Au loin, un gigantesque panneau déploie son message en trois dimensions, sur plusieurs centaines de mètres carrés.
« Participez à l’expérience du Tourisme archéologique, visitez les villes endormies de nos ancêtres. Revivez la Guerre des 95, comme si vous y étiez ! »
Au détour d’une colline, à l’issu d’un parcours fléché de rouge, le scaphandrier parvient à une large dépression en forme de vasque.
Tapie au fond de son nid, une ville aux tours brisées, démolies, aux rues encombrées des carcasses d’une société anéantie, l’attend, l’espère.
« Paris, joyaux de la décadence Terrienne, berceau et tombeau de la Civilisation Humaine. Paris, principal centre culturel de son époque. Paris, première ville à tomber, victime du conflit éclair, la « Guerre des 95 ». 95 minutes, 95 milliards de morts, 95 millions de survivants. »
Suit un court film en réalité augmentée, injecté directement dans la matière grise du scaphandrier-touriste-archéologue.
L’exode, les bombes, les cris, la mort, le sang et la souffrance comme si vous y étiez. En direct live. Ou presque. La publicité n’avait pas mentie.
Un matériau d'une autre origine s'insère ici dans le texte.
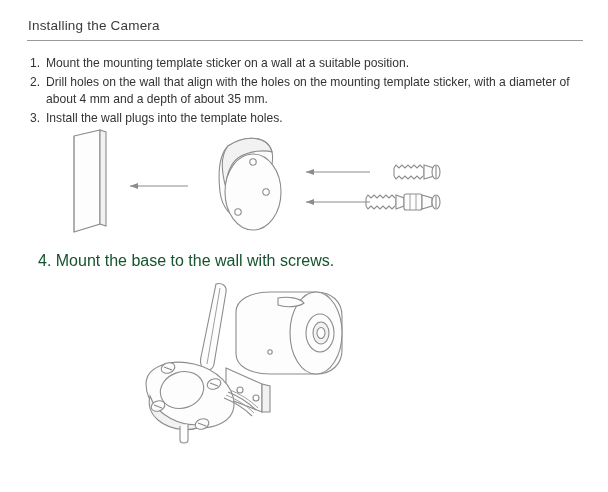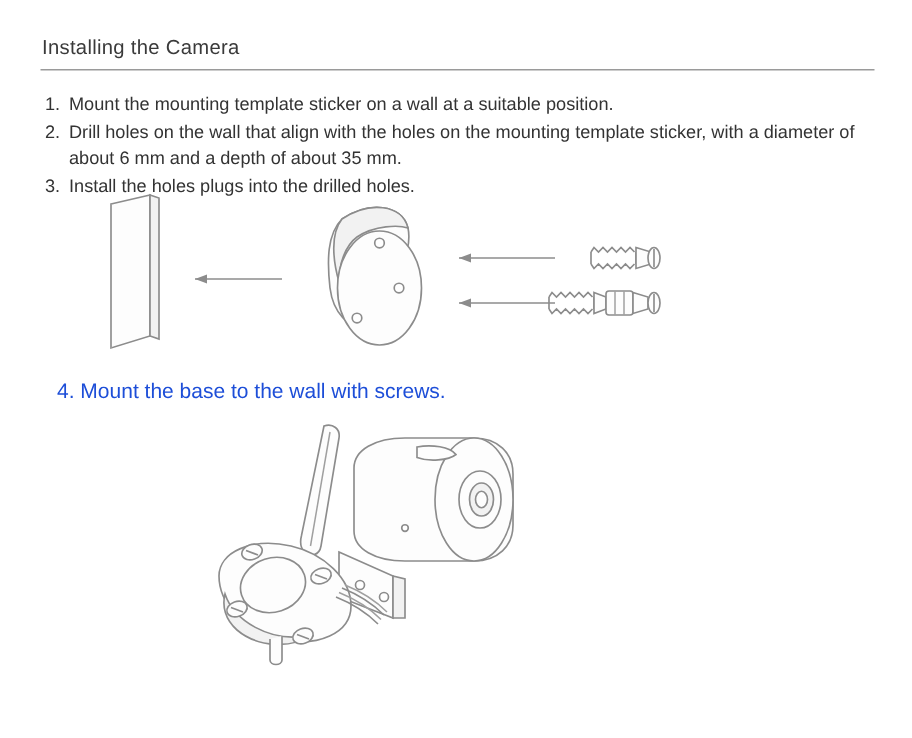--- a/index.html
+++ b/index.html
@@ -20,21 +20,21 @@
     width: 608px;
     height: 492px;
     box-sizing: border-box;
     padding: 12px 26px 0 26px;
   }
   .doc-title {
     font-size: 13.5px;
     color: #3a3a3a;
     letter-spacing: 0.2px;
     font-weight: 400;
-    margin: 12px 0 7px 2px;
+    margin: 6px 0 7px 2px;
   }
   .title-rule {
     height: 1px;
     background: #9a9a9a;
     width: 556px;
     margin: 0 0 14px 1px;
   }
   ol.steps {
     list-style: none;
     margin: 0;
@@ -51,23 +51,23 @@
     width: 20px;
     flex: 0 0 20px;
     text-align: left;
     padding-left: 4px;
     box-sizing: border-box;
   }
   ol.steps li .txt {
     flex: 1 1 auto;
   }
   .step4 {
-    font-size: 14px;
+    font-size: 16px;
     line-height: 17px;
-    color: #1d4ed8;
+    color: #14532d;
     margin: 0 8px 0 8px;
     position: absolute;
     top: 252px;
     left: 30px;
   }
   .fig1 {
     position: absolute;
     top: 128px;
     left: 60px;
     width: 420px;
@@ -95,25 +95,25 @@
   <div class="doc-title">Installing the Camera</div>
   <div class="title-rule"></div>
 
   <ol class="steps">
     <li>
       <span class="num">1.</span>
       <span class="txt">Mount the mounting template sticker on a wall at a suitable position.</span>
     </li>
     <li>
       <span class="num">2.</span>
-      <span class="txt">Drill holes on the wall that align with the holes on the mounting template sticker, with a diameter of about 6 mm and a depth of about 35 mm.</span>
+      <span class="txt">Drill holes on the wall that align with the holes on the mounting template sticker, with a diameter of about 4 mm and a depth of about 35 mm.</span>
     </li>
     <li>
       <span class="num">3.</span>
-      <span class="txt">Install the holes plugs into the drilled holes.</span>
+      <span class="txt">Install the wall plugs into the template holes.</span>
     </li>
   </ol>
 
   <div class="fig1">
     <svg width="420" height="120" viewBox="0 0 420 120">
 
       <g>
         <polygon class="fillw" points="14,8 40,2 40,96 14,104"></polygon>
         <polygon class="fillg" points="40,2 46,4 46,98 40,96"></polygon>
         <line class="ln-l" x1="14" y1="8" x2="14" y2="104"></line>

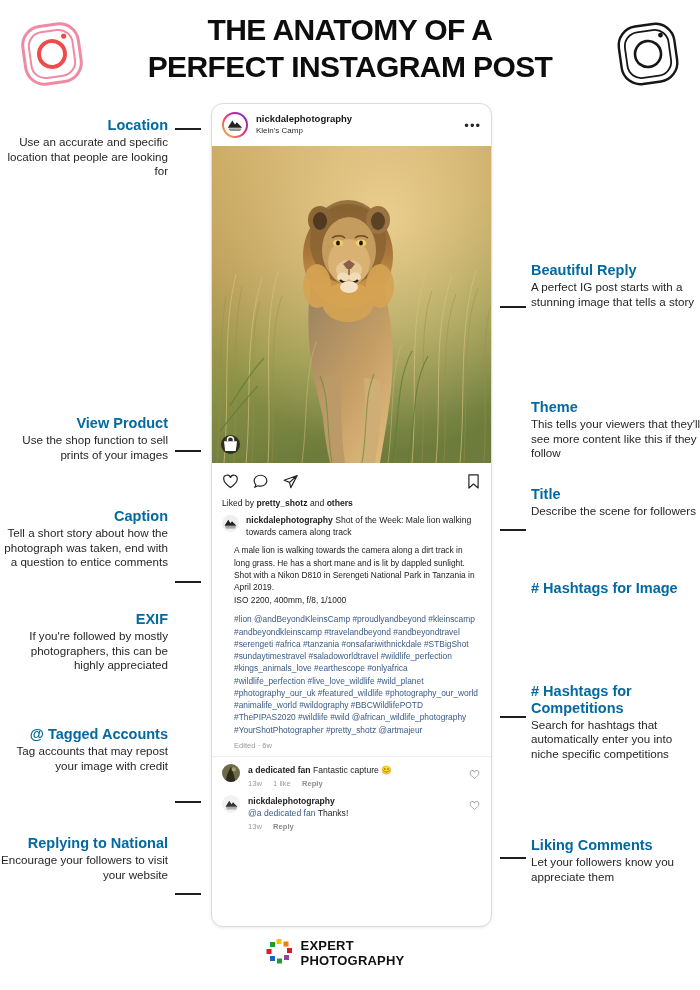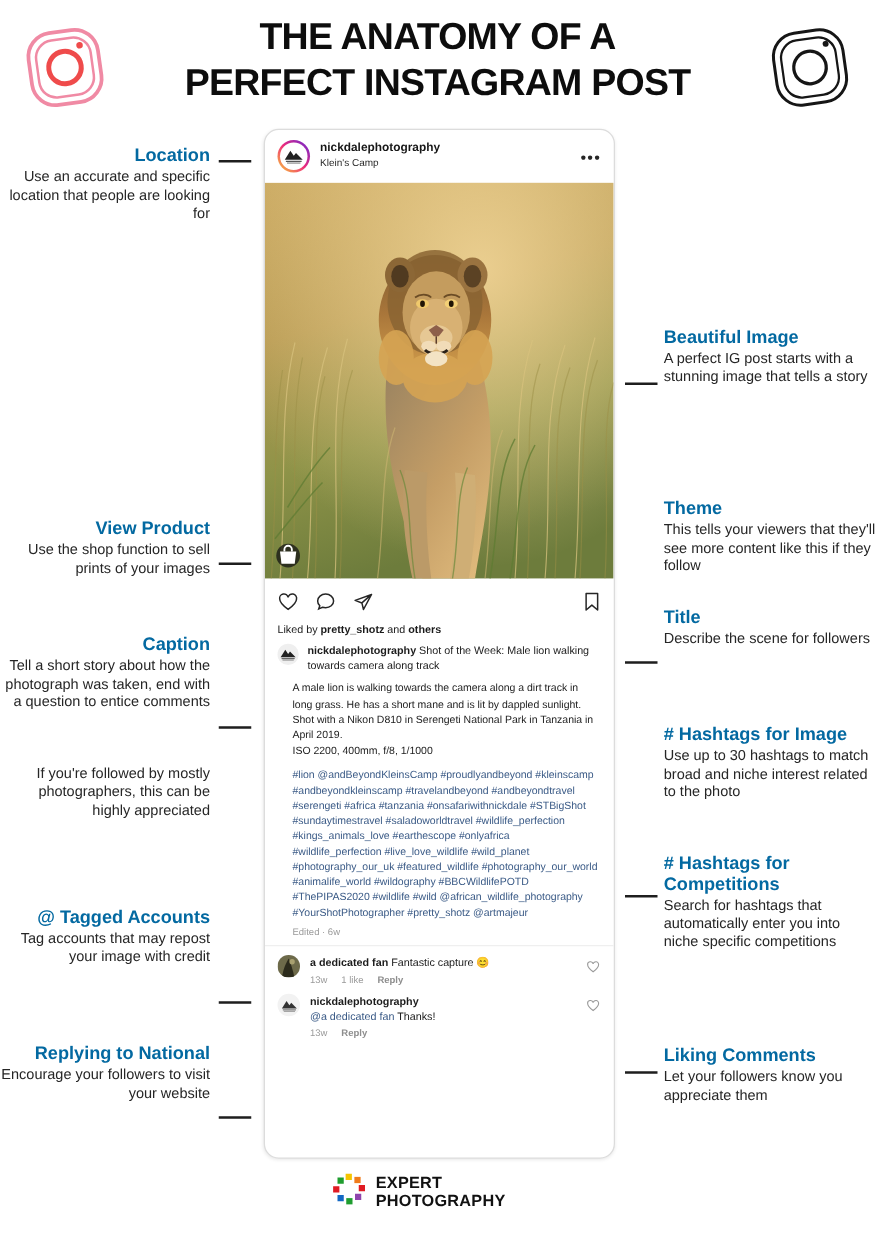--- a/index.html
+++ b/index.html
@@ -370,55 +370,55 @@
 </div>
 <div class="lead" style="left:175px;top:450px;width:26px;"></div>
 
 <div class="anno left" style="top:508px;">
   <div class="ttl">Caption</div>
   <div class="txt">Tell a short story about how the photograph was taken, end with a question to entice comments</div>
 </div>
 <div class="lead" style="left:175px;top:581px;width:26px;"></div>
 
 <div class="anno left" style="top:611px;">
+  <div class="ttl">EXIF</div>
   <div class="txt">If you're followed by mostly photographers, this can be highly appreciated</div>
 </div>
 
 <div class="anno left" style="top:726px;">
   <div class="ttl">@ Tagged Accounts</div>
   <div class="txt">Tag accounts that may repost your image with credit</div>
 </div>
 <div class="lead" style="left:175px;top:801px;width:26px;"></div>
 
 <div class="anno left" style="top:835px;">
   <div class="ttl">Replying to National</div>
   <div class="txt">Encourage your followers to visit your website</div>
 </div>
 <div class="lead" style="left:175px;top:893px;width:26px;"></div>
 
 <div class="anno right" style="top:262px;">
-  <div class="ttl">Beautiful Image</div>
+  <div class="ttl">Beautiful Reply</div>
   <div class="txt">A perfect IG post starts with a stunning image that tells a story</div>
 </div>
 <div class="lead" style="left:500px;top:306px;width:26px;"></div>
 
 <div class="anno right" style="top:399px;">
   <div class="ttl">Theme</div>
   <div class="txt">This tells your viewers that they'll see more content like this if they follow</div>
 </div>
 
 <div class="anno right" style="top:486px;">
   <div class="ttl">Title</div>
   <div class="txt">Describe the scene for followers</div>
 </div>
 <div class="lead" style="left:500px;top:529px;width:26px;"></div>
 
 <div class="anno right" style="top:580px;">
   <div class="ttl"># Hashtags for Image</div>
-  <div class="txt">Use up to 30 hashtags to match broad and niche interest related to the photo</div>
 </div>
 
 <div class="anno right" style="top:683px;">
   <div class="ttl"># Hashtags for Competitions</div>
   <div class="txt">Search for hashtags that automatically enter you into niche specific competitions</div>
 </div>
 <div class="lead" style="left:500px;top:716px;width:26px;"></div>
 
 <div class="anno right" style="top:837px;">
   <div class="ttl">Liking Comments</div>

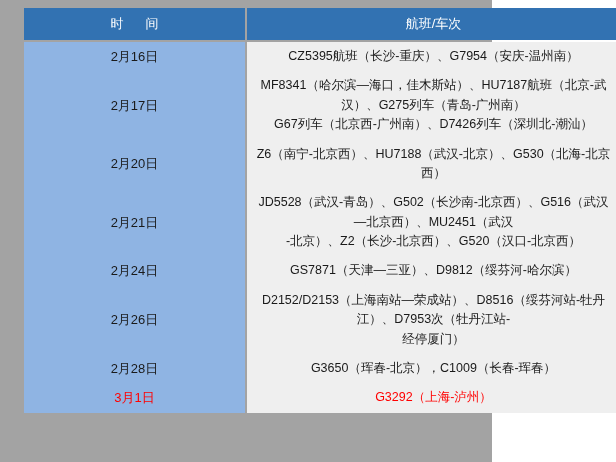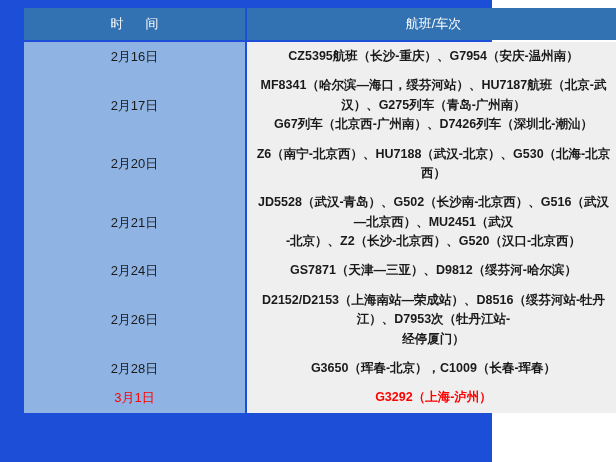--- a/index.html
+++ b/index.html
@@ -11,21 +11,21 @@
     height: 462px;
     background: #ffffff;
     font-family: "Liberation Sans", "DejaVu Sans", sans-serif;
     overflow: hidden;
   }
 
   .sheet {
     position: relative;
     width: 492px;
     height: 462px;
-    background: #1d4ed8;
+    background: #a3a3a3;
     box-sizing: border-box;
   }
 
   .table-wrap {
     position: absolute;
     left: 22px;
     top: 8px;
     width: 594px;
     box-sizing: border-box;
   }
@@ -89,21 +89,20 @@
     box-sizing: border-box;
   }
 
   tbody tr.highlight td.date-cell,
   tbody tr.highlight td.flight-cell {
     color: #FF0000;
   }
 
   .flight-line {
     display: block;
-    font-weight: bold;
   }
 
   
   tr.gap td {
     height: 2px;
     padding: 0;
     background: transparent;
     border: 0;
   }
 </style>
@@ -130,21 +129,21 @@
           </tr>
       <tr>
             <td class="date-cell">2月16日</td>
             <td class="flight-cell">
               <span class="flight-line">CZ5395航班（长沙-重庆）、G7954（安庆-温州南）</span>
             </td>
           </tr>
           <tr>
             <td class="date-cell">2月17日</td>
             <td class="flight-cell">
-              <span class="flight-line">MF8341（哈尔滨—海口，绥芬河站）、HU7187航班（北京-武汉）、G275列车（青岛-广州南）</span>
+              <span class="flight-line">MF8341（哈尔滨—海口，佳木斯站）、HU7187航班（北京-武汉）、G275列车（青岛-广州南）</span>
               <span class="flight-line">G67列车（北京西-广州南）、D7426列车（深圳北-潮汕）</span>
             </td>
           </tr>
           <tr>
             <td class="date-cell">2月20日</td>
             <td class="flight-cell">
               <span class="flight-line">Z6（南宁-北京西）、HU7188（武汉-北京）、G530（北海-北京西）</span>
             </td>
           </tr>
           <tr>

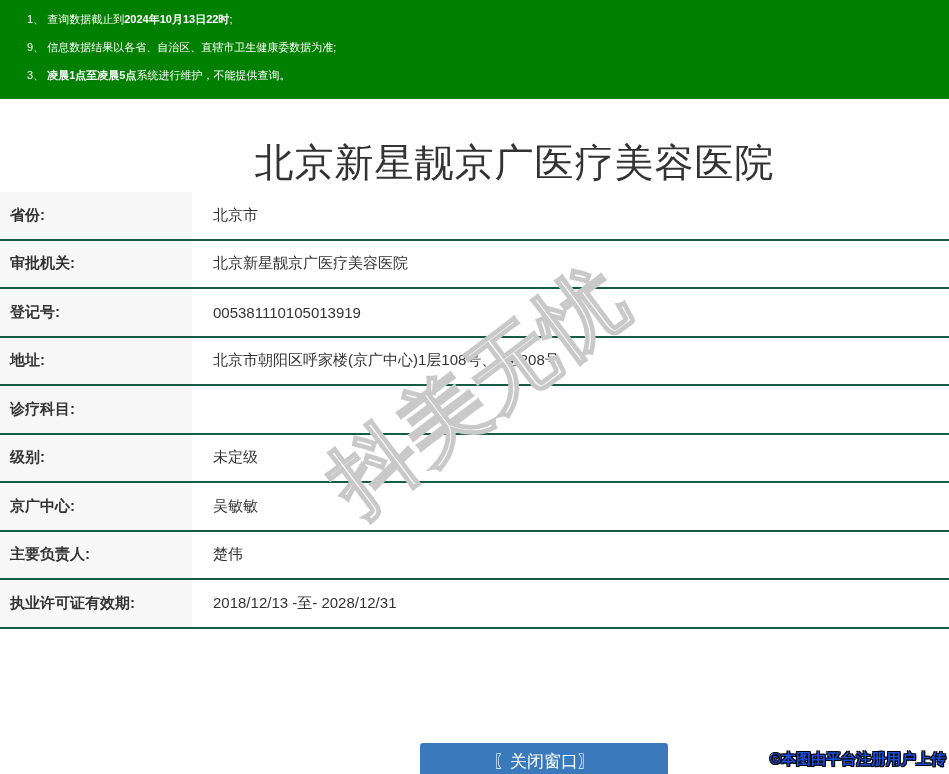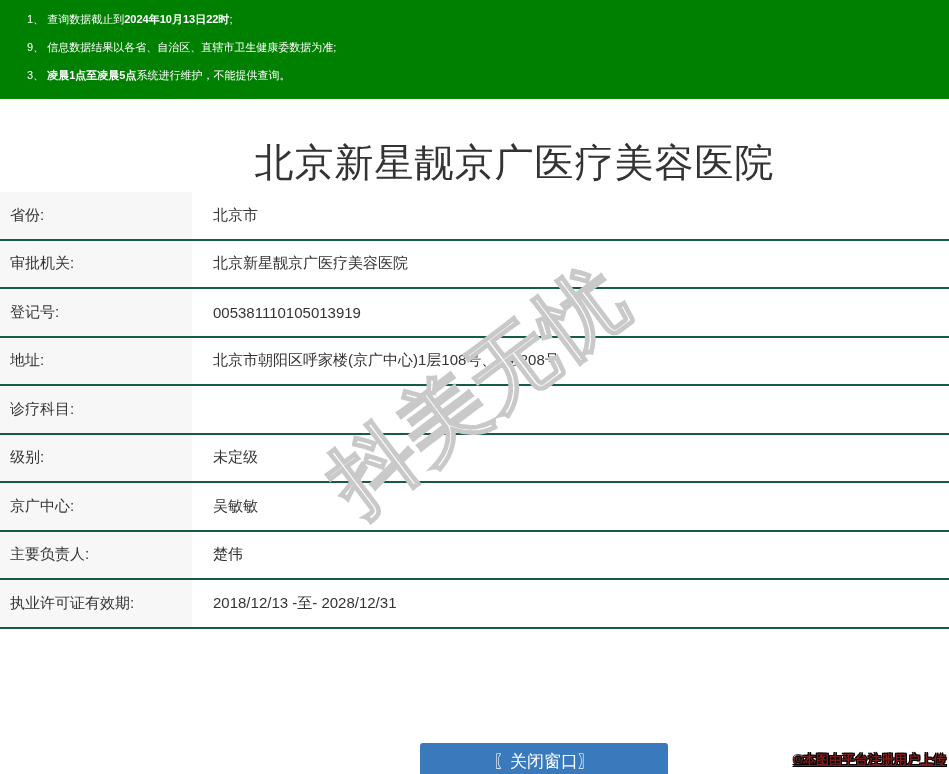--- a/index.html
+++ b/index.html
@@ -51,20 +51,21 @@
     font-size: 15px;
     color: #333333;
   }
   .info-row .label {
     width: 192px;
     background: var(--label-bg, #f7f7f7);
     display: flex;
     align-items: center;
     padding-left: 10px;
     flex-shrink: 0;
+    font-weight: bold;
   }
   .info-row .value {
     flex: 1;
     display: flex;
     align-items: center;
     padding-left: 21px;
     white-space: nowrap;
     overflow: hidden;
     text-align: center;
   }
@@ -105,27 +106,26 @@
     font-family: inherit;
     cursor: pointer;
     z-index: 6;
   }
 
   
   .credit {
     position: absolute;
     right: 3px;
     bottom: 5px;
-    font-size: 13px;
+    font-size: 15px;
     font-weight: bold;
-    color: #7f1d1d;
+    color: #1d4ed8;
     text-shadow: -1px -1px 0 #000, 1px -1px 0 #000, -1px 1px 0 #000, 1px 1px 0 #000, 0 1px 0 #000, 1px 0 0 #000;
     z-index: 7;
     white-space: nowrap;
-    text-decoration: underline;
   }
 </style>
 </head>
 <body>
 
 <div class="page">
 
   <div class="notice">
 
   <div class="notice-line"><span class="seg">1、 查询数据截止到</span><span class="seg-bold">2024年10月13日22时</span><span class="seg">;</span></div>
Un appartement vide, au sein d’une tour couchée sur le flanc comme une grand-mère malade.
Un simple mot laissé sur la table en bois de la cuisine.
Une écriture d’enfant, pour faire plus vrai, et la trace de sang en surlignance, pour le côté dramatique.
Le dernier mot n’est pas complet. L’enfant a été interrompu par le déluge de feu, probablement ?
« Bonne fête des pères, mon Papapounet d’Amour ! Je t’Aime très fort ! Dis, tu m’emmèneras vraiment au parc Eurodisney à mon prochain anniversaire ? Tu m’as pro… »
On imagine l’enfant relevant soudain la tête en entendant le bruit des premières bombes, le stylo encore posé sur la feuille de papier.
Incroyable qu’une simple feuille ait pu survivre a tout cela. A moins qu’elle n’ait été rédigée plus tard, après le conflit ?
C’est rudement bien imité, en tout cas, songe le scaphandrier en tâtant les bords calcinés du « témoignage d’un lointain passé ».
L’homme repose la lettre sur la table et ressort de la pièce, de sa démarche mi-trainante, mi-bondissante.
Le mot d’un enfant mort depuis des siècle. Un lieu du temps passé. Eurodisney.
Tout cela a-t-il pu être réel, un jour ?
Enfonçant quelques boutons sur sa combinaison, il fait apparaître devant lui des flèches rouges.